Sometimes HIV would randomly pop up in a conversation among friends at a social gathering and I’d sit quietly listening to other’s opinions and I’d be amazed at just how dirty, ugly and vile people living with HIV were made out to be. I’d get goose bumps because I was living with it in secret and would often wonder what the conversations would be if they knew … and to clear suspicion I would also engage and talk badly about it yet inside I was secretly dying but because I wanted to fit in, I would lie and pretend I was fine when I wasn’t.
Nobody knows the heartache and pain that comes from being judged for living with HIV. It’s a pain that no amount of words can describe. I would cry until I felt like there were no tears left in my body to cry. The pain just became unbearable at some point in my life and so I began sharing my story more and more with those around me and it felt good to have people who don’t see HIV as a threat or a death sentence.

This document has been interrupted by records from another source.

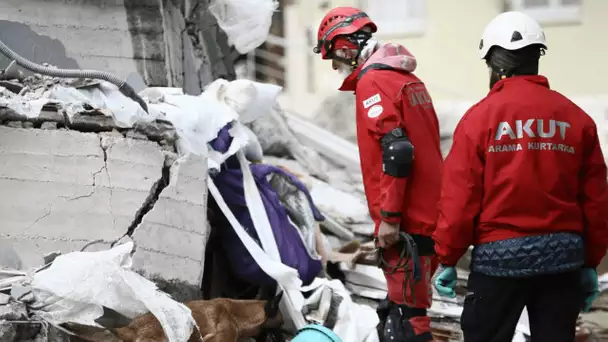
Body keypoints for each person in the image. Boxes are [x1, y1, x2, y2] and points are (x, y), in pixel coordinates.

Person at [432, 11, 608, 342]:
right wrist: (590, 263)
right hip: (563, 261)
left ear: (495, 64)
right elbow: (597, 201)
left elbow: (459, 199)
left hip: (499, 261)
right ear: (536, 59)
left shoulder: (478, 120)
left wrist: (447, 257)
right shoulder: (577, 119)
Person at [314, 6, 443, 341]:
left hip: (407, 226)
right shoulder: (408, 79)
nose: (334, 66)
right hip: (427, 218)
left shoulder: (374, 81)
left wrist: (390, 217)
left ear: (344, 47)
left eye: (333, 56)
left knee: (407, 318)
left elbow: (398, 152)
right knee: (400, 309)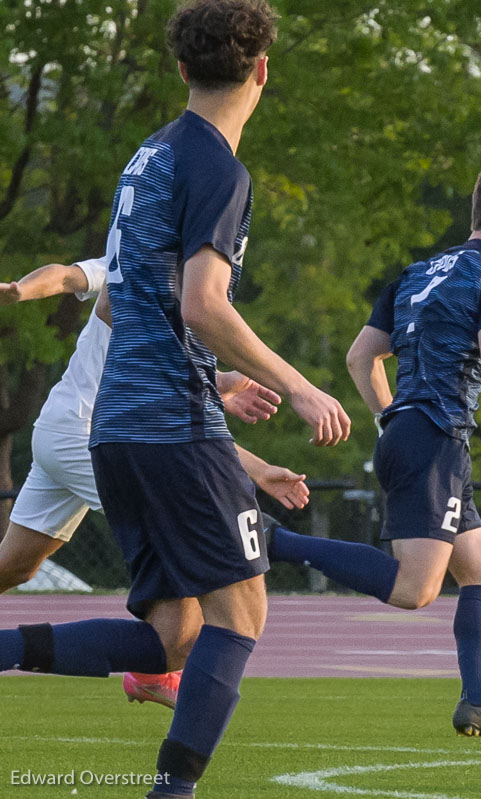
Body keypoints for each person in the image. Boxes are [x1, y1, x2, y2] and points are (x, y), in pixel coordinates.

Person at [0, 3, 350, 798]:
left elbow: (123, 303)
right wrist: (298, 384)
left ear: (182, 70)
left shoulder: (147, 156)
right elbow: (201, 304)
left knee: (172, 634)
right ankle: (174, 790)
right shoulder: (220, 168)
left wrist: (213, 373)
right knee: (240, 617)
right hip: (168, 426)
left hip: (116, 425)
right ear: (262, 71)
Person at [268, 157, 481, 737]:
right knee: (415, 589)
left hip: (413, 437)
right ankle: (275, 541)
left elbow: (361, 357)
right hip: (435, 442)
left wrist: (391, 418)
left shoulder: (415, 275)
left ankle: (479, 701)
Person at [0, 257, 311, 710]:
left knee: (15, 567)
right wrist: (20, 291)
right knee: (183, 582)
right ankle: (153, 670)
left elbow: (176, 413)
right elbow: (66, 275)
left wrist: (219, 385)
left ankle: (155, 668)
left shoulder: (187, 295)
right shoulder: (138, 262)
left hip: (69, 430)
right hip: (87, 435)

I cannot help how people feel about the fact that I am living with HIV, the only thing I can do is work on myself each and every single day. Life is not about telling myself that I am fine but it’s about knowing that I am.
It hurt me so badly to be rejected by men who lied and said they had no problem with my status and only have them speak badly about me or curse me to my face, call me all sorts of names which have nothing to do with who or what I am.
I account and take full responsibility for who I was which ultimately led to getting infected and I do not blame or judge myself for my past. Things beyond our control happen all the time in our lives yet as people I find that we like to point fingers just so we can feel some kind of superior or validated and at times we do this at the expense of the emotions and lives of others.
I take pride in who I am because I know I wasn’t always the woman I am today. I have worked hard to get to the point where I am now and if I change anything it will only be because I am improving myself. I refuse to be what anybody else says I am, no matter what the cost. I have walked a long and hard journey that was full of thorns; I have the emotional and psychological scars to prove it.
Testing positive for HIV does not make me a bad person, it also doesn’t make me all the unkind words that people have said I am. What I am is a great mother to my child whom I love beyond what words will ever express. I am a loving sister, friend and daughter and nothing will ever change that. I am a young woman in business who is doing her best to build an empire so that I may be able to teach others how to do it.
My dream is to inspire, empower and motivate others who possibly come from worse situations than mine to reach for their goals, dreams and ambitions regardless of the obstacles or challenges they may have faced in life.
I speak publicly about living with HIV because I am liberating myself as well as giving hope to those who are not as brave, bold or courageous as I am to know that they too have a place in society and that they deserve great and amazing things like love, goodness and success no matter what the circumstances may be.
As people living with HIV we do not owe the world an explanation or an account of the circumstances that led to being infected but I feel the discrimination needs to stop because it is totally unfair. The world needs more empathy, compassion, understanding and knowledge and less of the negative energy that is surrounding it right now. I have yet to meet a person who actively goes out there looking to get infected with HIV yet every day comes with new infection and the ages getting infected keep getting younger with each year and yet there is so much information out there.
All of this makes me realise that it’s not just the information that needs improvement, but us as a people as well. I believe it is possible if only we just try and give ourselves a chance to change things by ending the stigma and judgement therefore not only improving the quality of our lives but making a meaningful contribution towards the next generation.